Of course, it’s “entrainment” rather than mere “entertainment” that the Morrison faithful come looking for and often find in those long, radio-unfriendly, stream-of-consciousness ballads, dense with personal and literary references, during which Morrison seems to fall into a trance — to go (as the title of his 1979 album put it) into the music. Often, Morrison’s studio albums offer little more than rough drafts of these songs, which are subsequently revised, improvised upon and worked into epic, ingenious medleys out on the road — the case, once upon a time, with “Cyprus Avenue” and, more recently, with the likes of “Burning Ground,” “Little Village” and “Celtic New Year.” So it is not the least of Keep It Simple’saccomplishments that it adds one trancelike classic-in-the-making to the Morrison repertoire.

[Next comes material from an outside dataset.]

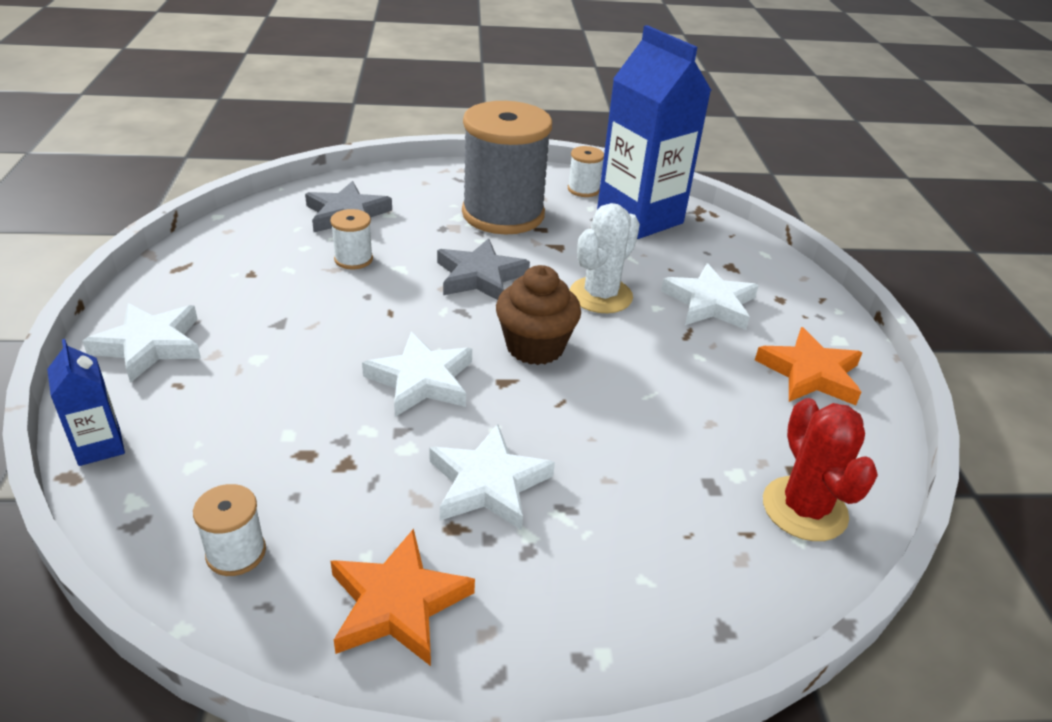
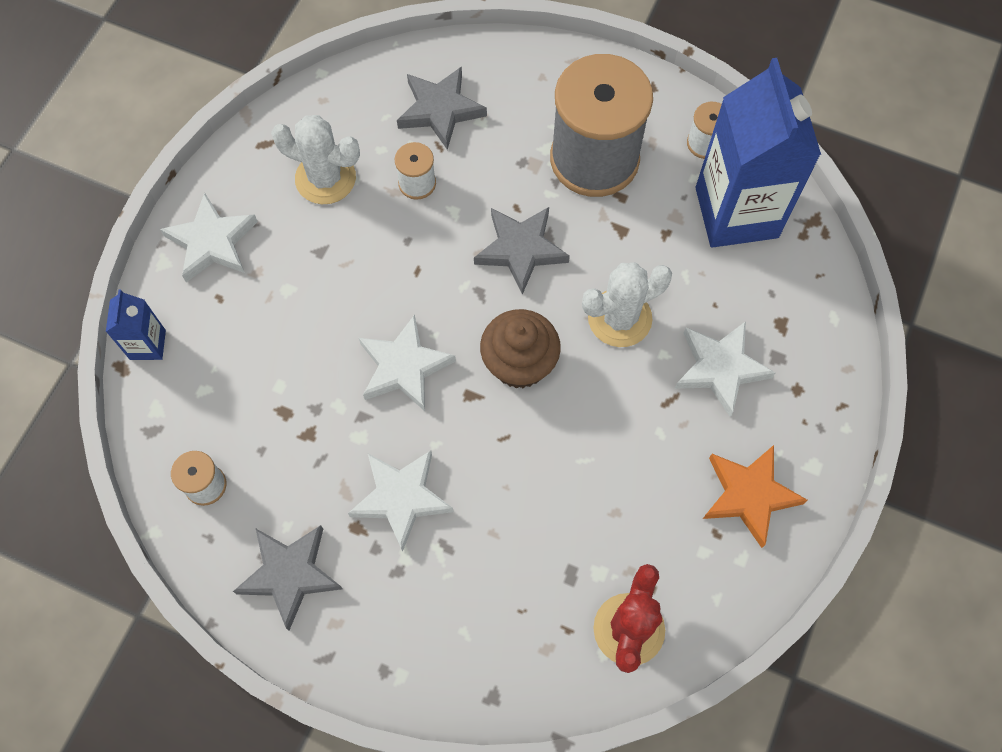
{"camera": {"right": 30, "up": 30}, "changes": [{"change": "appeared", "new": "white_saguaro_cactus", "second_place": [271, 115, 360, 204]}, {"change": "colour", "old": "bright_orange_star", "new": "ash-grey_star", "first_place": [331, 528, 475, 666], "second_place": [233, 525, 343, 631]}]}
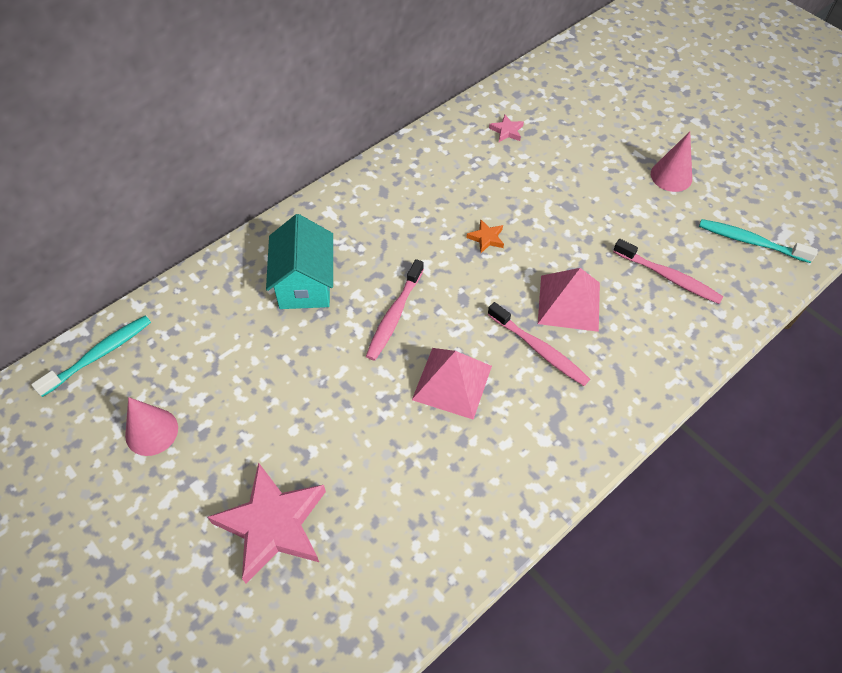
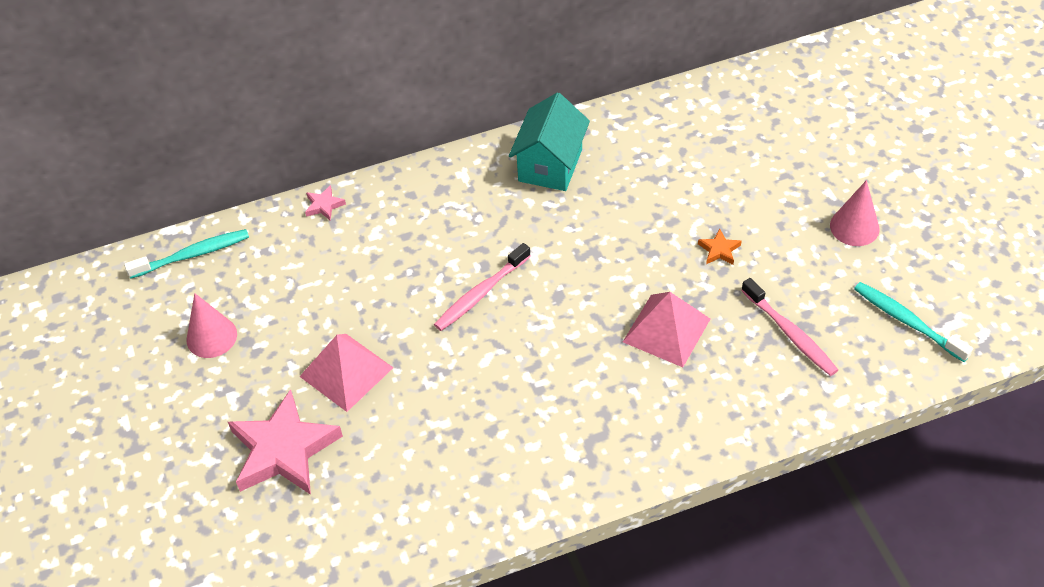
{"camera": {"right": 25, "up": -5}, "changes": [{"change": "missing", "old": "pink_tooth_brush", "first_place": [487, 302, 590, 386]}, {"change": "relocated", "old": "teal_house", "first_place": [266, 214, 333, 309], "second_place": [509, 92, 590, 191]}, {"change": "relocated", "old": "pink_pyramid_shape", "first_place": [412, 348, 492, 420], "second_place": [299, 334, 393, 412]}, {"change": "relocated", "old": "bright_orange_star", "first_place": [466, 219, 504, 253], "second_place": [698, 228, 742, 265]}, {"change": "relocated", "old": "pink_star", "first_place": [489, 115, 524, 142], "second_place": [305, 185, 346, 220]}]}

The song is called “Behind the Ritual” and it’s (fittingly) the album closer, starting off with Morrison plucking gently on a ukulele and singing about bygone days of “drinking wine in the alley.” Then it builds, gradually over seven minutes, into a rousing symphony of organ, sax and gospel chorus, as Morrison riffs endlessly on the title lyric before giving up on words altogether and bleating out a memorable verse of “blah”s. Like many of Morrison’s best songs, this one points us toward a destination. But located where, exactly? I can’t say for sure, but I’d wager that you could find it somewhere down the ancient highway, near a town called Paradise, and not far from the viaducts of Van Morrison’s dreams.